SOURCE TEXT –
>>>

Scotland in A Week


 

 

An inauspicious start. The first leg is to Atlanta. No problems. Next segment is to Gatwick (to earn the 25,000 mile Delta FF bonus). It is scheduled for 4:45, then delayed to 6:00, then 10:00, then moved up to 9:00. The second Delta flight scheduled for 5:35 has been delayed until 8:45. It's chaos at the service desk as everyone tries to get on to the BA flight leaving at 6:30. We can get rerouted but it is unlikely that our checked baggage will be on the same flights, so I stick it out. The consolation prize is $10 dinner vouchers, which buys two combo plates at Mandarin Express and two double scoops at Ben & Jerry's.

 

If your destination is London it's no big deal to arrive at 10 AM instead of 6 AM. It's quite another situation when one has a connection to make. We are rebooked on a later flight to Edinburgh. At Gatwick, the BA agent took the baggage claim numbers and said they would be retagged.

 

When we arrive in Edinburgh the terminal is eerily deserted. Everyone, passengers and workers alike, are clustered in front of a giant TV watching the World Cup, which apparently is some sort of soccer festival celebrated in sports-deprived countries. At the baggage claim, no luggage. BA locates our bags at Gatwick and says that they will arrive at 5:30 PM and be delivered to our hotel.


This is a short trip, and I had planned for maximum efficiency. I had figured on arriving in Edinburgh at 10 AM and finishing it up the same day. My plans are going awry: we are four hours behind schedule. Then there is the weather: cold and rainy. About the only thing that goes right is that the rental car is ready, it is cheap, and my driving on the wrong side of the road skills are undiminished.

<<<

PROBLEMS TO WORK ON –
**1.** In the Scotland travel account, at what time did BA say the missing bags would arrive?
**2.** Copy everything in the Scotland travel account from "An inauspicious start. The" down to "Ben & Jerry's.".
**3.** Carry on the Scotland travel account from the point where it stops.
The records are not needed.

EXCERPTED DATA –
>>>

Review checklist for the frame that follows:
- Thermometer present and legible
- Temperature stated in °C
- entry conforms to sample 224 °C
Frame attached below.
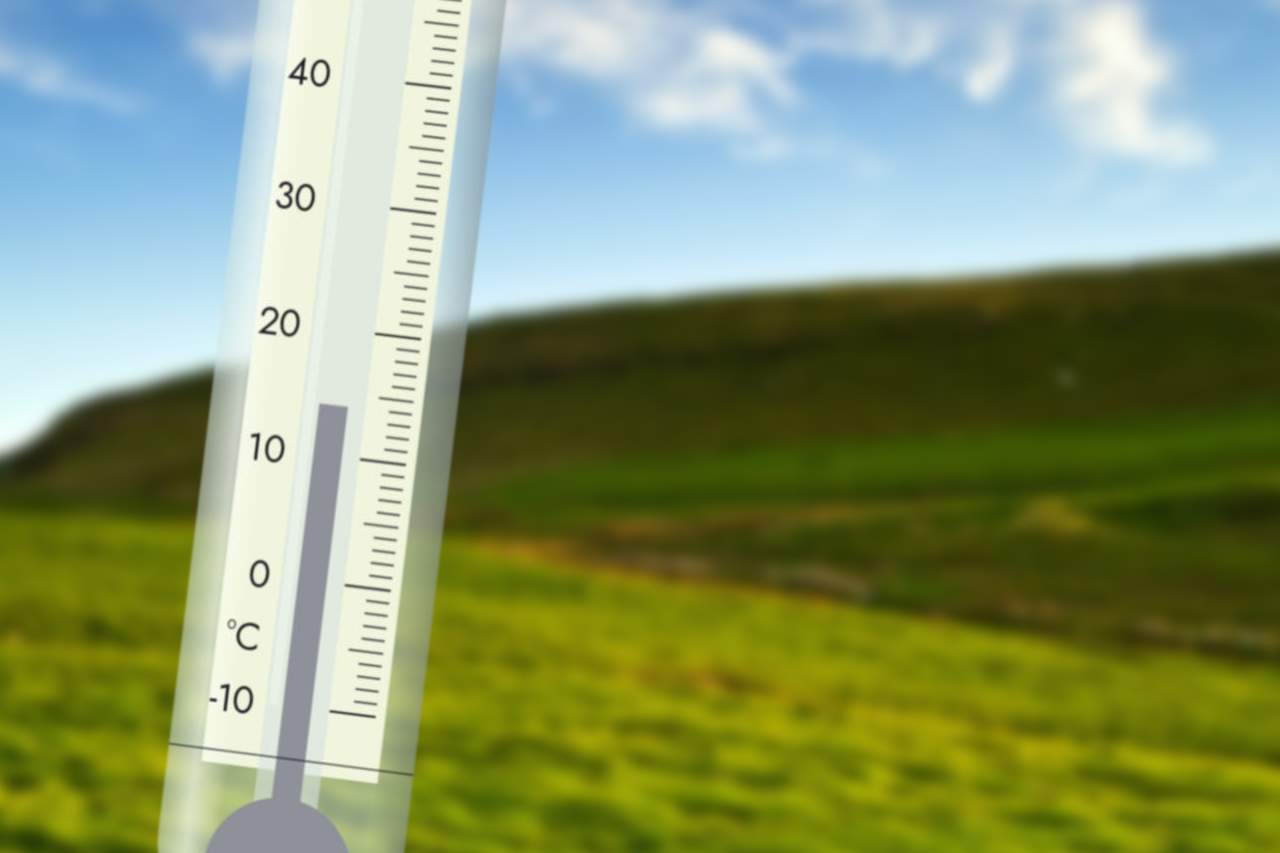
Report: 14 °C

<<<

ANSWERS GIVEN –
**1.** 5:30 PM

**2.**
An inauspicious start. The first leg is to Atlanta. No problems. Next segment is to Gatwick (to earn the 25,000 mile Delta FF bonus). It is scheduled for 4:45, then delayed to 6:00, then 10:00, then moved up to 9:00. The second Delta flight scheduled for 5:35 has been delayed until 8:45. It's chaos at the service desk as everyone tries to get on to the BA flight leaving at 6:30. We can get rerouted but it is unlikely that our checked baggage will be on the same flights, so I stick it out. The consolation prize is $10 dinner vouchers, which buys two combo plates at Mandarin Express and two double scoops at Ben & Jerry's.

**3.**
Which isn't quite enough in this case. In addition to left hand driving, added to the mix is Edinburgh's medieval maze of streets (all one-way in the wrong direction), a prohibition on right turns, and Friday afternoon traffic. Plus the rain. I find the hotel directly, but locating the "adjacent" garage consumes another half an hour.

 

No time for lollygagging, gotta get going. First stop is Holyrood House Palace, where the Queen resides for three weeks each June and July. The state apartments are open for visitors when HM is not there. Opulent and impressive, it's one of the two "must see" attractions in Edinburgh. An unexpected bonus: the Royal Archers are out in full regalia practicing for a meet. Watching them try to hit a distant target with longbows is a good lesson on why bullets replaced arrows.

 

A walk back along the Royal Mile, which connects the palace with Edinburgh Castle. Lots of tourist shops. There are numerous places where a complete dress outfit can be purchased for a mere $1000. If that exceeds your budget you can buy just the the skirt (oops, I mean kilt) for one-quarter that. Plenty of woolen shops and stuff with "your" clan's tartan. Bagpipes Galore -- that's the actual name of the shop. Also, Thistle Do Nicely.





Stationed along the road are the local form of buskers: bagpipers in full getup playing to the video-toting tourists. Another way to tell you are in Scotland: chip shops with a sign in the window advising of the availability of battered (deep fried) Mars bars. Also, hamburgers cooked in the same manner.

Have I mentioned the prices? Astronomical! Pounds (exchange rate 1=$1.45; purchasing power 1=50-75) are like pesos here. Does everyone have a personal oil well? They must think I do.

 

Back to the hotel. Still no luggage. They have given me a phone number for baggage service. Sort of 900 number which costs $3.75/minute to listen to music on hold. (That's from the hotel phone; the rate from regular phones is slightly less extravagant.) And they still don't answer. Ever. British Airways has achieved a new plateau in customer contempt. The hotel front desk feels sorry for me and lets me use their phone, where I wait another 30 minutes on hold before giving up. I try the reservation line, but that one is not open after 9 PM.

 

Saturday. Sunrise is at 4:20. At 7 AM I am off to the airport in search of our luggage. There they are at baggage office, just sitting there, tagged and ready to go.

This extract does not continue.